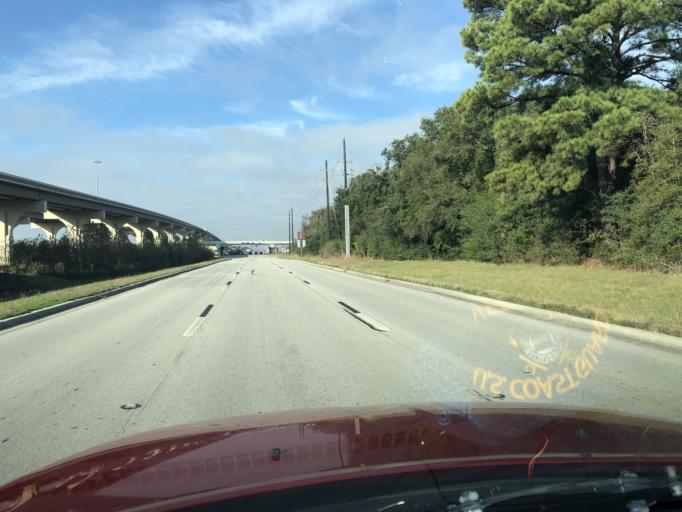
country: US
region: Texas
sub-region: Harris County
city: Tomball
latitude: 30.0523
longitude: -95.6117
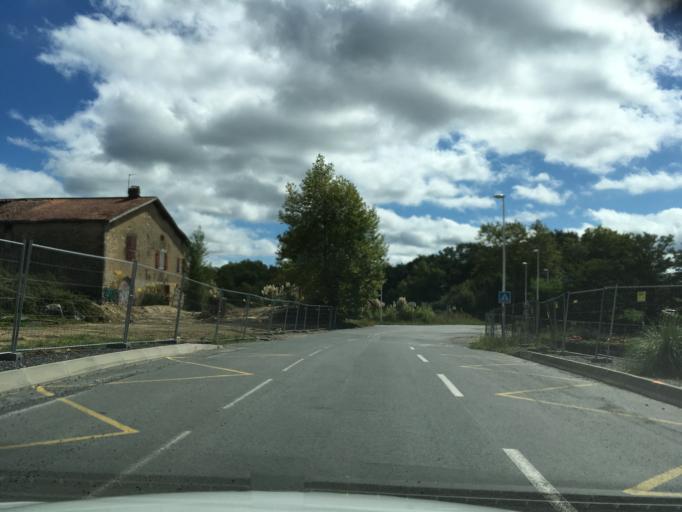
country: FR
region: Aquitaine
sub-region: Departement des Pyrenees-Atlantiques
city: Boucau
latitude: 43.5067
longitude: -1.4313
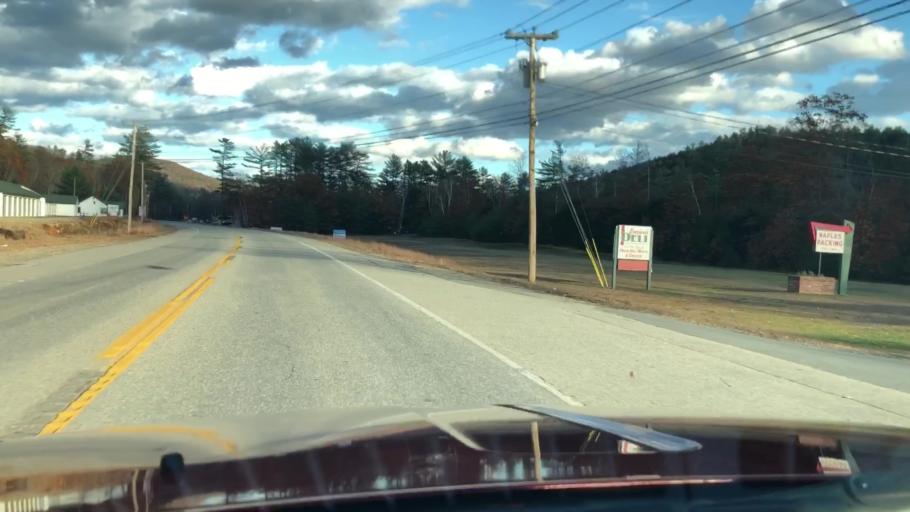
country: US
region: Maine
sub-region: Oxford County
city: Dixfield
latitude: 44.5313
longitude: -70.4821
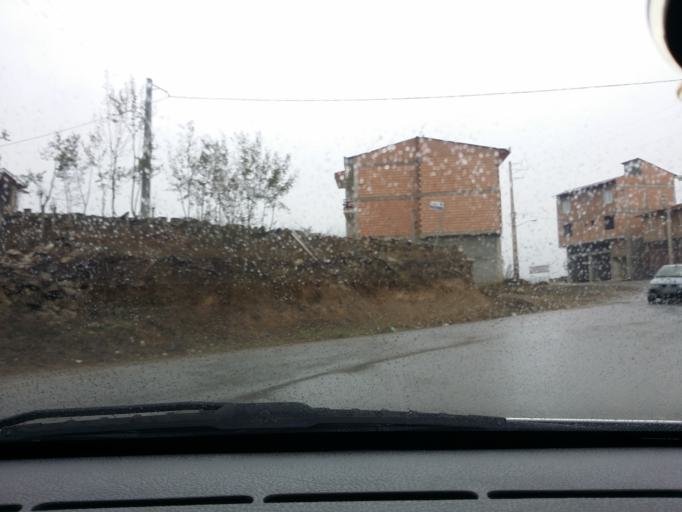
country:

_ _ _ _ _ _ _

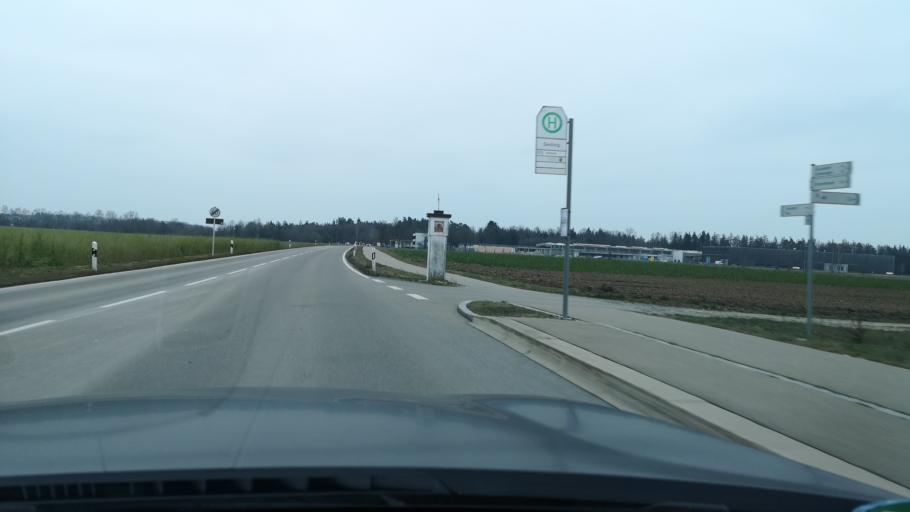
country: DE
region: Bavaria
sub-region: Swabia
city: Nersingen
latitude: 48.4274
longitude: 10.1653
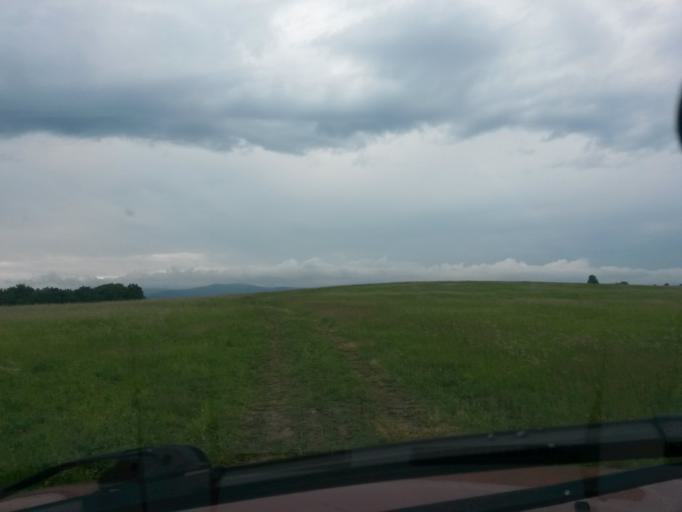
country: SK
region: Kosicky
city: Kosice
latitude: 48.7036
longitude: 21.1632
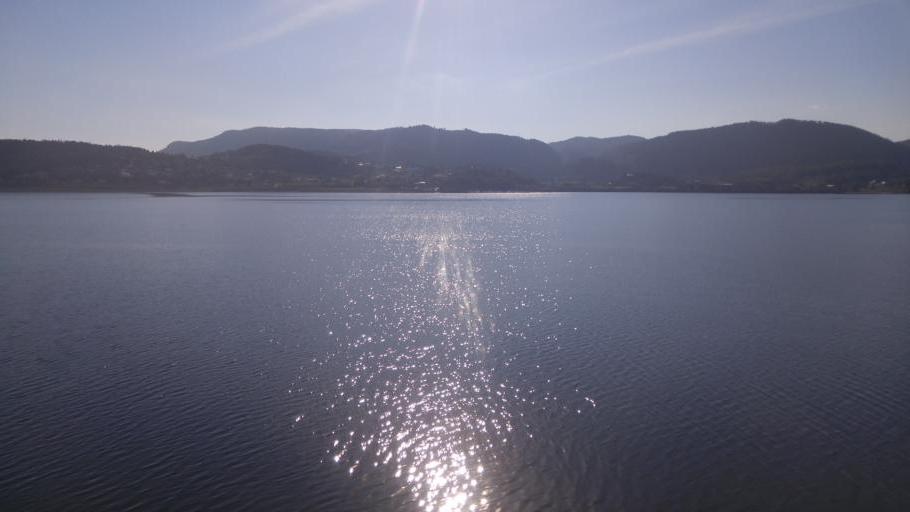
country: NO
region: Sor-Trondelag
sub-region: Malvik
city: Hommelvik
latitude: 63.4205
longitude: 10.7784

_ _ _ _ _ _ _

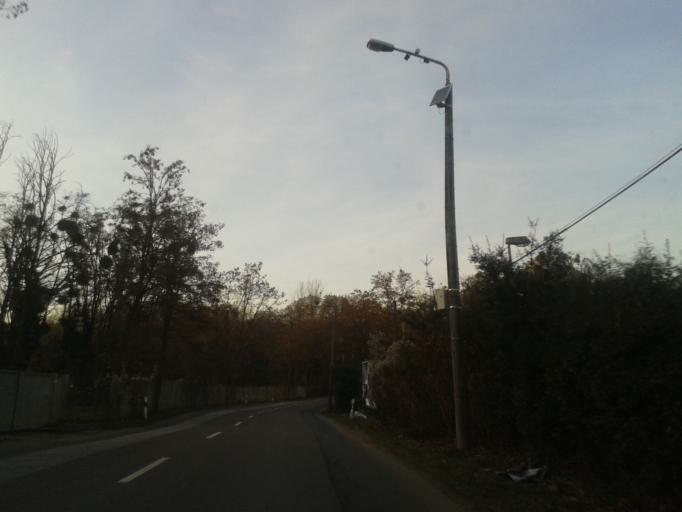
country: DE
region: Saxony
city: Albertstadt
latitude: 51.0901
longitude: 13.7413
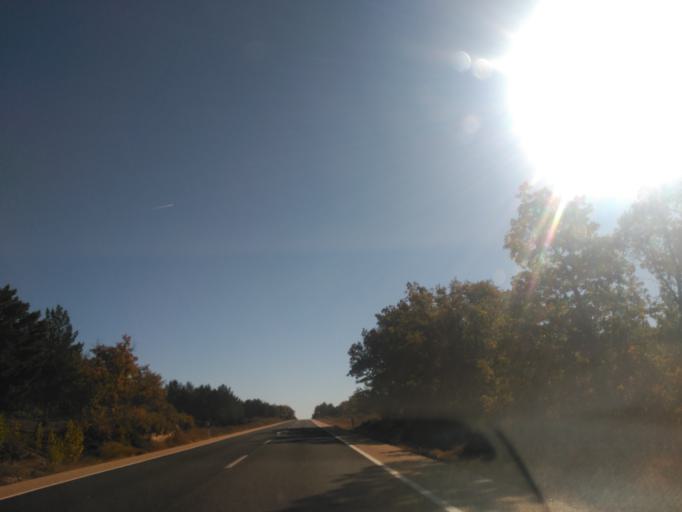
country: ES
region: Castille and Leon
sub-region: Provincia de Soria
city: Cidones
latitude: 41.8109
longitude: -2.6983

_ _ _ _ _ _ _

§ **Job**
Could you render the stretch of data from the line containing "country: SK" through the line containing "latitude: 63.4205" as a numbered list, with blank lines and pictures left out?

§ **Solution to this task**
1. country: SK
2. region: Kosicky
3. city: Kosice
4. latitude: 48.7036
5. longitude: 21.1632
6. country: NO
7. region: Sor-Trondelag
8. sub-region: Malvik
9. city: Hommelvik
10. latitude: 63.4205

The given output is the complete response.